Marcelo Figueras
En este mismo sitio, hace pocos días, alguien me acusó de inocente. Me sorprendió, porque yo suelo enojarme con cierta gente por corrupta, necia, egoísta o violenta, ¿pero inocente? ¿Desde cuándo la inocencia se ha convertido en un rasgo negativo?
Ya lo sé: la pregunta es retórica. Hasta donde puedo ver, la inocencia está mal vista por lo menos desde que la Iglesia católica se consagró como poder mundial. El dogma sostiene que ninguno de nosotros es inocente ni siquiera en el primer día de nacidos, porque venimos a este mundo con algo llamado Pecado Original. O sea: manchados de origen. Por supuesto, existe la posibilidad de que nos quitemos de encima esa mácula, pero para ello necesitamos de los oficios de -adivinen quién- la Iglesia misma, sí. El Papa viene a ser el gerente de una tintorería espiritual, y por eso le conviene que todos estemos, nos sintamos, sucios: ¡más clientes para él!
Es verdad que la legislación moderna tiende a consagrar el principio inverso, según el cual todos somos inocentes hasta que se demuestre lo contrario. Pero un legado cultural de siglos no se borra de un día para el otro. En el fondo, todos nos tenemos por pecadores. Y eso le conviene a la Iglesia, sí, pero muy especialmente a los pecadores de verdad: los corruptos, necios, egoístas y violentos de los que hablaba al comienzo, porque de esa manera diluyen responsabilidad en el mar generalizado de la culpa.
Es verdad que vamos perdiendo la inocencia con el tiempo: al reconocer en nuestro interior las pulsiones que criticábamos en otros, al vernos obligados a sobrevivir en la jungla social y económica. El error es considerar que la inocencia se pierde tan sólo una vez, por completo y sin vuelta atrás. Dejamos jirones, eso es cierto. Pero no por ello debemos asumir que perdimos la esencia de aquel sentimiento, de aquella manera de mirarnos y de mirar el mundo. Las cosas son más difíciles de lo que creíamos, mala leche. Todos recibimos más golpes de los que esperábamos.

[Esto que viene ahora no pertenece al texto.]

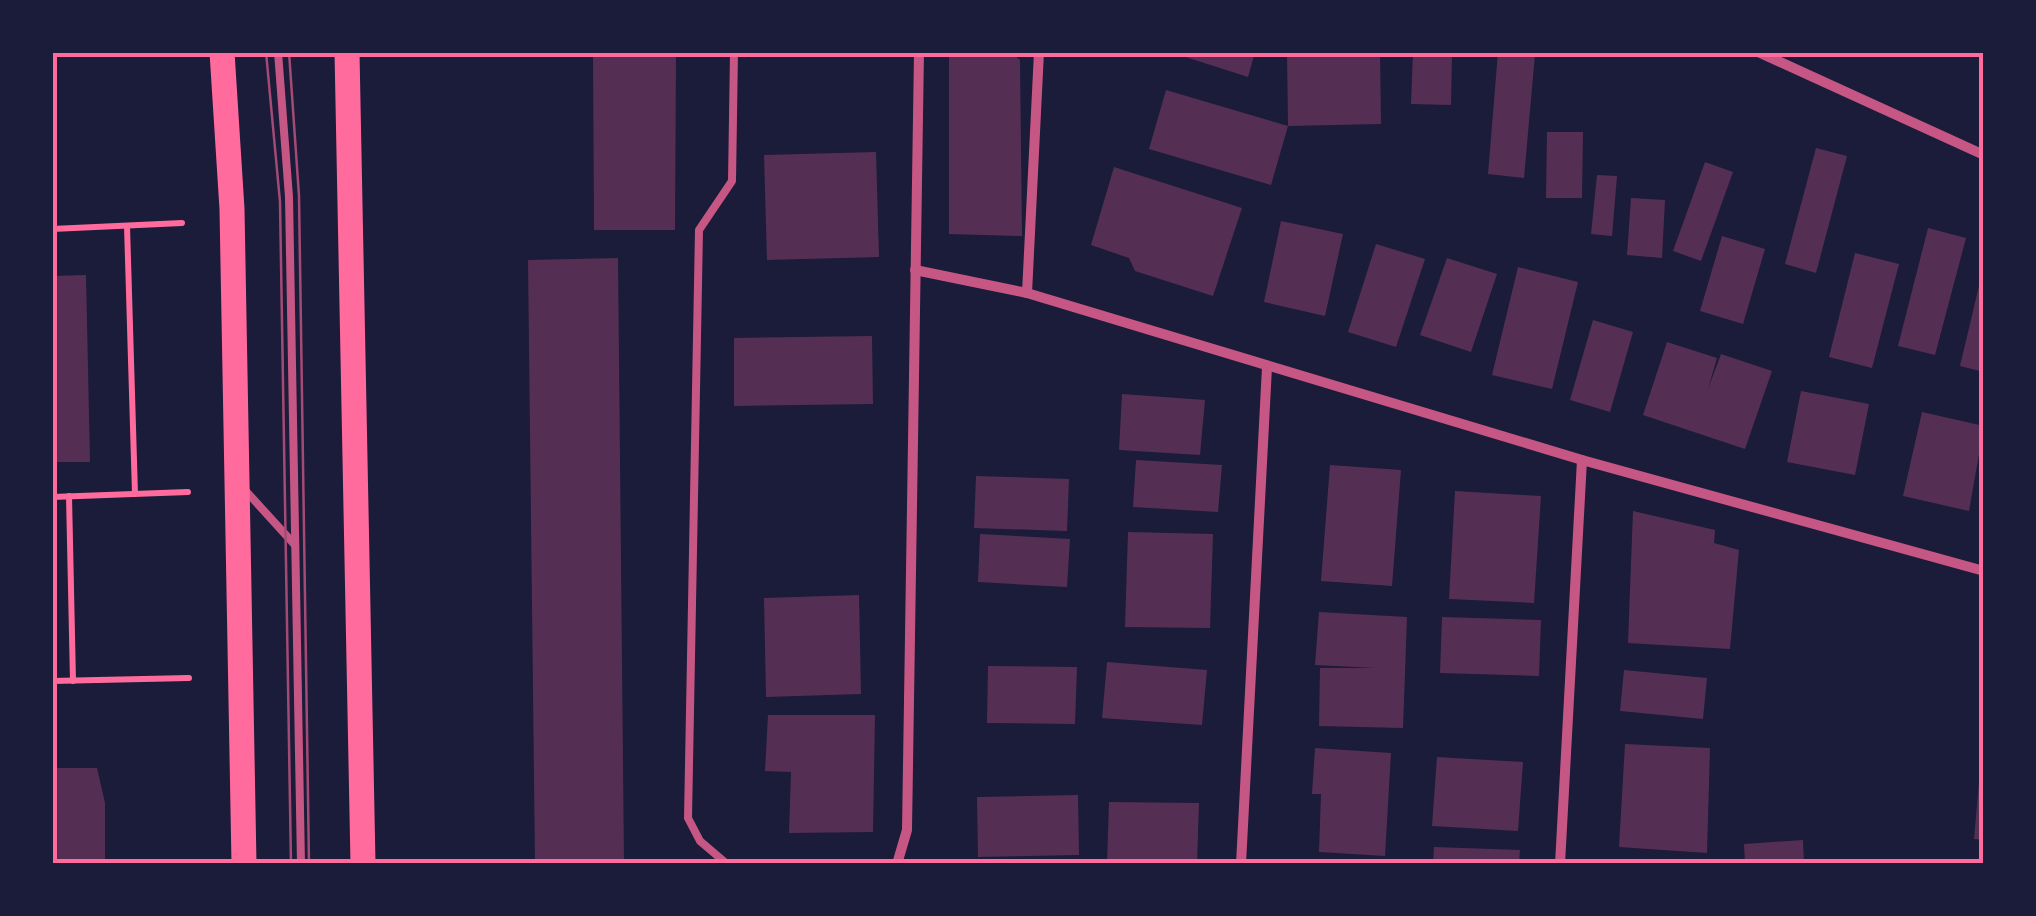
<svg xmlns="http://www.w3.org/2000/svg" width="2036" height="916" viewBox="0 0 2036 916" font-family="'Titillium Web',sans-serif">
  <style>
    .building { fill: #542f53 }
    .lines { fill: none; stroke-linecap: round; stroke-linejoin: round }
    .path { stroke: #ff6b9d; stroke-width: 6 }
    .service { stroke: #c65784; stroke-width: 8 }
    .minor { stroke: #c65784; stroke-width: 10 }
    .primary { stroke: #ff6b9d; stroke-width: 25 }
    .tram { stroke: #a44b75; stroke-width: 2.5 }
    .neatline { fill: none; stroke: #ff6b9d; stroke-width: 4 }
  </style>
  <rect width="100%" height="100%" fill="#1b1b3a"/>
  <g class="building">
    <path d="M 593,52 L 676,52 L 675,230 L 594,230 Z"/>
    <path d="M 957,52 L 1011,52 L 1020,60 L 1022,236 L 949,234 L 949,57 Z"/>
    <path d="M 1170,52 L 1255,52 L 1248,77 Z"/>
    <path d="M 1287,52 L 1380,52 L 1381,124 L 1288,126 L 1271,185 L 1149,149 L 1166,90 L 1288,126 Z"/>
    <path d="M 1413,52 L 1452,52 L 1451,105 L 1411,104 Z"/>
    <path d="M 1498,52 L 1535,54 L 1524,178 L 1488,174 Z"/>
    <path d="M 1547,132 L 1583,132 L 1582,198 L 1546,198 Z"/>
    <path d="M 1816,148 L 1847,156 L 1816,273 L 1785,264 Z"/>
    <path d="M 876,152 L 879,257 L 767,260 L 764,155 Z"/>
    <path d="M 1705,162 L 1733,172 L 1701,261 L 1673,251 Z"/>
    <path d="M 1114,167 L 1242,208 L 1213,296 L 1135,271 L 1129,258 L 1091,245 Z"/>
    <path d="M 1597,175 L 1617,176 L 1612,236 L 1591,234 Z"/>
    <path d="M 1631,198 L 1665,200 L 1662,258 L 1627,255 Z"/>
    <path d="M 1281,221 L 1343,234 L 1325,316 L 1264,302 Z"/>
    <path d="M 1928,228 L 1966,238 L 1935,355 L 1898,346 Z"/>
    <path d="M 1722,236 L 1765,249 L 1743,324 L 1700,311 Z"/>
    <path d="M 1376,244 L 1425,259 L 1396,347 L 1348,332 Z"/>
    <path d="M 1855,253 L 1899,264 L 1872,368 L 1829,357 Z"/>
    <path d="M 618,258 L 624,864 L 535,864 L 528,260 Z"/>
    <path d="M 1447,258 L 1497,274 L 1471,352 L 1420,335 Z"/>
    <path d="M 1518,267 L 1578,282 L 1552,389 L 1492,375 Z"/>
    <path d="M 1982,273 L 1984,273 L 1984,372 L 1960,366 Z"/>
    <path d="M 86,275 L 90,462 L 52,462 L 52,276 Z"/>
    <path d="M 1593,320 L 1633,332 L 1610,412 L 1570,400 Z"/>
    <path d="M 872,336 L 873,404 L 734,406 L 734,338 Z"/>
    <path d="M 1667,342 L 1717,358 L 1708,389 L 1721,354 L 1772,371 L 1745,449 L 1643,415 Z"/>
    <path d="M 1801,391 L 1869,404 L 1855,475 L 1787,462 Z"/>
    <path d="M 1122,394 L 1205,400 L 1200,455 L 1119,450 Z"/>
    <path d="M 1922,412 L 1984,426 L 1969,511 L 1903,496 Z"/>
    <path d="M 1136,460 L 1222,465 L 1218,512 L 1133,507 Z"/>
    <path d="M 1330,465 L 1401,470 L 1392,586 L 1321,581 Z"/>
    <path d="M 976,476 L 1069,479 L 1067,531 L 974,528 Z"/>
    <path d="M 1455,491 L 1541,496 L 1534,603 L 1449,599 Z"/>
    <path d="M 1633,511 L 1715,530 L 1714,543 L 1739,550 L 1730,649 L 1628,643 Z"/>
    <path d="M 1128,532 L 1213,534 L 1210,628 L 1125,627 Z"/>
    <path d="M 980,534 L 1070,539 L 1067,587 L 978,582 Z"/>
    <path d="M 859,595 L 861,694 L 766,697 L 764,598 Z"/>
    <path d="M 1319,612 L 1407,617 L 1403,728 L 1319,726 L 1320,668 L 1375,668 L 1315,665 Z"/>
    <path d="M 1442,617 L 1541,620 L 1539,676 L 1440,673 Z"/>
    <path d="M 1107,662 L 1207,670 L 1202,725 L 1102,718 Z"/>
    <path d="M 988,666 L 1077,667 L 1075,724 L 987,723 Z"/>
    <path d="M 1624,670 L 1707,678 L 1703,719 L 1620,711 Z"/>
    <path d="M 768,715 L 875,715 L 873,832 L 789,833 L 791,772 L 765,771 Z"/>
    <path d="M 1625,744 L 1710,748 L 1707,853 L 1619,847 Z"/>
    <path d="M 1315,748 L 1391,753 L 1385,856 L 1319,852 L 1321,794 L 1312,794 Z"/>
    <path d="M 1437,757 L 1523,762 L 1518,831 L 1432,826 Z"/>
    <path d="M 52,768 L 97,768 L 105,803 L 105,864 L 52,864 Z"/>
    <path d="M 1979,782 L 1984,782 L 1984,840 L 1974,839 Z"/>
    <path d="M 1078,795 L 1079,855 L 978,857 L 977,797 Z"/>
    <path d="M 1109,802 L 1199,803 L 1197,864 L 1107,864 Z"/>
    <path d="M 1803,840 L 1804,864 L 1745,864 L 1744,844 Z"/>
    <path d="M 1434,847 L 1520,850 L 1519,864 L 1433,864 Z"/>
  </g>
  <g class="lines">
    <g class="path">
      <path d="M 127,226 L 135,494"/>
      <path d="M 52,229 L 182,223"/>
      <path d="M 69,496 L 73,681"/>
      <path d="M 52,497 L 188,492"/>
      <path d="M 52,681 L 189,678"/>
    </g>
    <g class="service">
      <path d="M 278,52 L 289,197 L 301,864"/>
      <path d="M 244,489 L 295,545"/>
      <path d="M 727,864 L 700,841 L 688,818 L 699,230 L 732,181 L 734,52"/>
    </g>
    <g class="minor">
      <path d="M 1758,52 L 1984,155"/>
      <path d="M 915,270 L 1027,293 L 1582,460 L 1984,571"/>
      <path d="M 1027,293 L 1039,52"/>
      <path d="M 897,864 L 907,830 L 919,52"/>
      <path d="M 1241,864 L 1267,367"/>
      <path d="M 1560,864 L 1582,460"/>
    </g>
    <g class="primary">
      <path d="M 222,52 L 232,209 L 244,864"/>
      <path d="M 347,52 L 363,864"/>
    </g>
    <g class="tram">
      <path d="M 266,52 L 280,202 L 291,864"/>
      <path d="M 289,52 L 299,196 L 309,864"/>
    </g>
  </g>
  <rect width="2036" height="916" fill="none" stroke="#1b1b3a" stroke-width="110"/>
  <rect x="55" y="55" width="1926" height="806" class="neatline"/>
</svg>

Pero si la experiencia nos sirve tan sólo para justificar nuestra desconfianza, apaguemos la luz y vámonos de aquí. Desconfiar de todo y de todos pasa por inteligencia en muchos bares. A mí me sigue sonando a maravillosa excusa para no hacer nada, ni jugarse por nadie.
Hoy más que nunca necesitamos inocentes. No ingenuos: inocentes. Gandhi no era ingenuo, tenía la inocencia necesaria para creer que la no violencia era la mejor de las herramientas y el coraje para sostenerla. "Todos debemos amar la forma humana / En pagano, turco o judío; / Donde habita la Misericordia, el Amor & la Piedad / También habita Dios", decía William Blake en una de sus Canciones de Inocencia y Experiencia. Por favor no me digan que no debo creer, que no debo confiar, que no debo apostar por el otro. Este sentimiento insensato es lo único que me mantiene vivo.